● **REQUEST**:
Search the records below for the line containing "Hide hierarchy". Output that line and all later lines exactly; output nothing else.

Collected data
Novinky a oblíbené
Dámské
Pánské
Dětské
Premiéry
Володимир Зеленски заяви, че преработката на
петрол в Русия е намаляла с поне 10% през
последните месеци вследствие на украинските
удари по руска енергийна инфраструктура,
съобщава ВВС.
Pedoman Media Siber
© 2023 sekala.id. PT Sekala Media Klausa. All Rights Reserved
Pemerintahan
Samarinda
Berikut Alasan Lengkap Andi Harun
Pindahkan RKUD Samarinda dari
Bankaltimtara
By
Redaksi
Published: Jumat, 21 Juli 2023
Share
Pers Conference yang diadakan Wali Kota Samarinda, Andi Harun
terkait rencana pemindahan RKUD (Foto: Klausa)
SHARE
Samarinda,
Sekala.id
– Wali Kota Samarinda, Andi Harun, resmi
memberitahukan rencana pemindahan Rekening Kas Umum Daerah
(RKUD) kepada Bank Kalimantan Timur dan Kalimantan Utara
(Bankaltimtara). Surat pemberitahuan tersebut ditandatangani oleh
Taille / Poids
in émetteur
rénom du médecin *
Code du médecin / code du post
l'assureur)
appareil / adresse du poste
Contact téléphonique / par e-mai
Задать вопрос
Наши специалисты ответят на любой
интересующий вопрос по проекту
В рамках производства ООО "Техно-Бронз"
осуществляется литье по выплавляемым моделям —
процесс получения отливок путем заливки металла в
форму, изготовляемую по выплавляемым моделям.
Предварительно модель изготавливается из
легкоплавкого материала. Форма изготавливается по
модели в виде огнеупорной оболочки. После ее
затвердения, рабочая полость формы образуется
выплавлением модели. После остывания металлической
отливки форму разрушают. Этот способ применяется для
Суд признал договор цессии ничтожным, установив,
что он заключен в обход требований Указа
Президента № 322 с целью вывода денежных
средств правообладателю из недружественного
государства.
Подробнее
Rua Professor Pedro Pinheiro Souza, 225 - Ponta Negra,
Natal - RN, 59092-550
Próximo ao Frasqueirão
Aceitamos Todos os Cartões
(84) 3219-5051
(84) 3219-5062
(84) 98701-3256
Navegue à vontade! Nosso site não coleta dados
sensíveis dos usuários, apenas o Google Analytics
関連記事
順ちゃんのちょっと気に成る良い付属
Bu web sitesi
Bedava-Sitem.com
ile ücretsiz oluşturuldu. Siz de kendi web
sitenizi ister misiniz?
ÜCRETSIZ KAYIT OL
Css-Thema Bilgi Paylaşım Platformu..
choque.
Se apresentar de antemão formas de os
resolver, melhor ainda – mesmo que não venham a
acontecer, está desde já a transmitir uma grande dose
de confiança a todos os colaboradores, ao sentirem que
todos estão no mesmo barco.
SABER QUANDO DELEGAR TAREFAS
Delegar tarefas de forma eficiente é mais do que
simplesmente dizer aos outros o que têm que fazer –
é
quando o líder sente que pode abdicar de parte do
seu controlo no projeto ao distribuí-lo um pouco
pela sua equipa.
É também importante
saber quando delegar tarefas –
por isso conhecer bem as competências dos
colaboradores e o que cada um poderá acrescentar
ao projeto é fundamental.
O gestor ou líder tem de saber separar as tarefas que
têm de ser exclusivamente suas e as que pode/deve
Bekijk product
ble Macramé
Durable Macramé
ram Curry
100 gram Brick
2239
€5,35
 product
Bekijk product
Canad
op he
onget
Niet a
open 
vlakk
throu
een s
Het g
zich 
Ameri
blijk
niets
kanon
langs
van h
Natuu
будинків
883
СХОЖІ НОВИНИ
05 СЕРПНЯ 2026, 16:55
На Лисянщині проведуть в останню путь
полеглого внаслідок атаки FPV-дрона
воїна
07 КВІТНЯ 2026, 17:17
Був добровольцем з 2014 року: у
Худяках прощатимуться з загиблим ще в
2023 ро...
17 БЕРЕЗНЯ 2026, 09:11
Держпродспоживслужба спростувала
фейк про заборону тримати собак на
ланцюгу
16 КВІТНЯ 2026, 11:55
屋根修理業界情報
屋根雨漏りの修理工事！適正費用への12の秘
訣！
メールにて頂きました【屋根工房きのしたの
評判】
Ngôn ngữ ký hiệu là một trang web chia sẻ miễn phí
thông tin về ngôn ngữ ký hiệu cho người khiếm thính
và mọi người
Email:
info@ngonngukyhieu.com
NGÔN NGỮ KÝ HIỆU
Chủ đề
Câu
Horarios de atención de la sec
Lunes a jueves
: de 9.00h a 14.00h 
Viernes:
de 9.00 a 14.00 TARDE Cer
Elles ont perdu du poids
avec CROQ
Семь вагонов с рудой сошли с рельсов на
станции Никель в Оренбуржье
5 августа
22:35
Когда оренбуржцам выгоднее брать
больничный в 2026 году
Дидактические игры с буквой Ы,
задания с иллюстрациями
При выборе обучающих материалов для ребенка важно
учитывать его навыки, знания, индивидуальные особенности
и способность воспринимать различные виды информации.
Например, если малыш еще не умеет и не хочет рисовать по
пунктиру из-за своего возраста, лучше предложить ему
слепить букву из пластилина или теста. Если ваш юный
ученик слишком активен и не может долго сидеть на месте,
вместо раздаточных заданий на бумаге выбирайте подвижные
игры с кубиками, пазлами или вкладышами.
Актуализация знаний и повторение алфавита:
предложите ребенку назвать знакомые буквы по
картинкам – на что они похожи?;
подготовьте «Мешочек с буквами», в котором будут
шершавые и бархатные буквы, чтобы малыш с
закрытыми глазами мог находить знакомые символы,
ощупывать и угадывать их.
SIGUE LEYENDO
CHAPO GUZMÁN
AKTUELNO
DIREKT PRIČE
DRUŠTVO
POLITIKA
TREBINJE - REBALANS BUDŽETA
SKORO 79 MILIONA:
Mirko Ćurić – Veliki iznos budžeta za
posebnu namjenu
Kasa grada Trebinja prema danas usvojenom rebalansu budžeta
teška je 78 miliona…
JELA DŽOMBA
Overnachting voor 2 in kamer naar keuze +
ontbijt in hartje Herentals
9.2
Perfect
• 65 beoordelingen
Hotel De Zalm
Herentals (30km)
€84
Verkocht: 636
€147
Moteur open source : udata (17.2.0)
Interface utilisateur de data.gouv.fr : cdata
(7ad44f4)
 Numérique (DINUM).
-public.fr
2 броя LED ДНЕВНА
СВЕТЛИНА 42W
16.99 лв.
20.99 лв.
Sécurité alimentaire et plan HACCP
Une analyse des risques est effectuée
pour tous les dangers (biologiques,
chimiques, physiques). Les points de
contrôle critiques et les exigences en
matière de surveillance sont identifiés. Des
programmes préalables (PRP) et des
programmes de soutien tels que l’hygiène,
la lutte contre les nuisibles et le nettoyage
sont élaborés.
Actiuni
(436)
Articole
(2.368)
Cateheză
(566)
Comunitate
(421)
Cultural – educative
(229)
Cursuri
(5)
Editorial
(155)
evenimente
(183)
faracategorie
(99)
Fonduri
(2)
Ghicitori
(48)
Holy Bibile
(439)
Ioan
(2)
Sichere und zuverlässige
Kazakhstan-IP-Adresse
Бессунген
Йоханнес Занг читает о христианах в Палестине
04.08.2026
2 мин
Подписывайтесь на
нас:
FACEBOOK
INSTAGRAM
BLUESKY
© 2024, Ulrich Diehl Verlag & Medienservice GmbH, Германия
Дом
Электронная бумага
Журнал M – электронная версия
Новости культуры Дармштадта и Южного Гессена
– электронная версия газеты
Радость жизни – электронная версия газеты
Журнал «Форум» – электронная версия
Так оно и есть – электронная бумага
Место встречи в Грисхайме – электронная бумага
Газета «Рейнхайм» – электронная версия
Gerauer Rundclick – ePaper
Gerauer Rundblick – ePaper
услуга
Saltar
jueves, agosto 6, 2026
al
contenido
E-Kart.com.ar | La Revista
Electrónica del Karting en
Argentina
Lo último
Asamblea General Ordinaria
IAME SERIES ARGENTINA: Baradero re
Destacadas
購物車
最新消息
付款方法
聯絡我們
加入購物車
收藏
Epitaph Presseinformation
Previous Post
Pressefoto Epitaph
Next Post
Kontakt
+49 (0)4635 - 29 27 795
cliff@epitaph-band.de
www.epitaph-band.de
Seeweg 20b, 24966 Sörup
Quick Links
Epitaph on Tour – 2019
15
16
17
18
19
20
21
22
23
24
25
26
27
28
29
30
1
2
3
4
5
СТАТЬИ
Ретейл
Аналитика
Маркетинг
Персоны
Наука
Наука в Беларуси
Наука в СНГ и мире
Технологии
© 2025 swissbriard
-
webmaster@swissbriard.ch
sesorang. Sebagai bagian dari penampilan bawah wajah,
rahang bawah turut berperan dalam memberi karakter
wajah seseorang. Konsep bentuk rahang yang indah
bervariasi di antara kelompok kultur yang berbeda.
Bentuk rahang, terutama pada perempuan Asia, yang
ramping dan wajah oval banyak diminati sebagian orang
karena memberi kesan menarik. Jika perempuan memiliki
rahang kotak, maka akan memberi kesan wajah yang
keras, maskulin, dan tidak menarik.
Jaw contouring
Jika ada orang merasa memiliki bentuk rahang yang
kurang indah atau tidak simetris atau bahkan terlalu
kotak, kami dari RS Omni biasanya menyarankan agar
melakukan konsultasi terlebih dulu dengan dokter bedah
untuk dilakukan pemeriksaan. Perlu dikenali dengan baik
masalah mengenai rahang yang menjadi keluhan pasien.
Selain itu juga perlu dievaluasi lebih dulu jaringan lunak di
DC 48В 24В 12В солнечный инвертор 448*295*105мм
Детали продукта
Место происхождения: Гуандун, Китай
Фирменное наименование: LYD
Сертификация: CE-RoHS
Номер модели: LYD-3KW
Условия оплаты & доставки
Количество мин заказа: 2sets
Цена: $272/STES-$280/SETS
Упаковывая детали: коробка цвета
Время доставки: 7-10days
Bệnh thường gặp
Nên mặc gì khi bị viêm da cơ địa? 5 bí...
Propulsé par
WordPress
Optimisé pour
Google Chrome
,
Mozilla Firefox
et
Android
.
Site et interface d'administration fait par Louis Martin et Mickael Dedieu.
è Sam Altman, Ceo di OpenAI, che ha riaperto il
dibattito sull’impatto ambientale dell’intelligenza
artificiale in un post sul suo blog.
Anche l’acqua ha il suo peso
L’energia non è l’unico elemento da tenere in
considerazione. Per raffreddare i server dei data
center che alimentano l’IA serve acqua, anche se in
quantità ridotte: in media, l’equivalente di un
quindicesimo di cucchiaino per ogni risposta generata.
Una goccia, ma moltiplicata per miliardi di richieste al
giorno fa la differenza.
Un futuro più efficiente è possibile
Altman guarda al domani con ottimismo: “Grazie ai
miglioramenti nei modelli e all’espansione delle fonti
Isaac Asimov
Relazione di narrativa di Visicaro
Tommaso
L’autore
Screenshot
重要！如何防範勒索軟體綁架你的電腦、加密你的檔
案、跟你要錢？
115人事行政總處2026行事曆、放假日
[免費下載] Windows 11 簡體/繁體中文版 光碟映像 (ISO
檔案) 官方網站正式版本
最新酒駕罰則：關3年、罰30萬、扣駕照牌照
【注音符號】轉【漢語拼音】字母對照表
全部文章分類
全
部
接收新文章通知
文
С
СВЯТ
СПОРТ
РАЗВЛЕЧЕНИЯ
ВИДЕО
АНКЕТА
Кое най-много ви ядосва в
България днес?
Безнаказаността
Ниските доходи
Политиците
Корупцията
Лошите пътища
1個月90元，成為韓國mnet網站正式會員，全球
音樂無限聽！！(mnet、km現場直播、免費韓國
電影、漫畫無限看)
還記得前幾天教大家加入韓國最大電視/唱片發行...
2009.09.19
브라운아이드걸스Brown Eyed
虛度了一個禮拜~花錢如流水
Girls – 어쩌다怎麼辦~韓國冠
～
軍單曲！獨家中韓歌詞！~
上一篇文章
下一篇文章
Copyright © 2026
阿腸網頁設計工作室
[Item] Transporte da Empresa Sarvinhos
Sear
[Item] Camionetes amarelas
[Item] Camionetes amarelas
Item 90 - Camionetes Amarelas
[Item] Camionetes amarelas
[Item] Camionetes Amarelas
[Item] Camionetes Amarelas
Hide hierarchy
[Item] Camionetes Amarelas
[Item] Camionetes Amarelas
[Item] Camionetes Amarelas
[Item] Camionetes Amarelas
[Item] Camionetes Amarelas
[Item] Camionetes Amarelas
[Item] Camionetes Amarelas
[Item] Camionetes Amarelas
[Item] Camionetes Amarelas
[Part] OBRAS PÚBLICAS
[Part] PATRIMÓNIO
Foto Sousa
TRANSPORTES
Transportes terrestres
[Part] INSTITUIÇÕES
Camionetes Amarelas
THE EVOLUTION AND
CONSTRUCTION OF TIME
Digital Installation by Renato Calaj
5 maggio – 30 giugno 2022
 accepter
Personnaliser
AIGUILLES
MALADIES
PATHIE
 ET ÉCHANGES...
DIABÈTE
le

● **TASK SOLUTION**:
Hide hierarchy
[Item] Camionetes Amarelas
[Item] Camionetes Amarelas
[Item] Camionetes Amarelas
[Item] Camionetes Amarelas
[Item] Camionetes Amarelas
[Item] Camionetes Amarelas
[Item] Camionetes Amarelas
[Item] Camionetes Amarelas
[Item] Camionetes Amarelas
[Part] OBRAS PÚBLICAS
[Part] PATRIMÓNIO
Foto Sousa
TRANSPORTES
Transportes terrestres
[Part] INSTITUIÇÕES
Camionetes Amarelas
THE EVOLUTION AND
CONSTRUCTION OF TIME
Digital Installation by Renato Calaj
5 maggio – 30 giugno 2022
 accepter
Personnaliser
AIGUILLES
MALADIES
PATHIE
 ET ÉCHANGES...
DIABÈTE
le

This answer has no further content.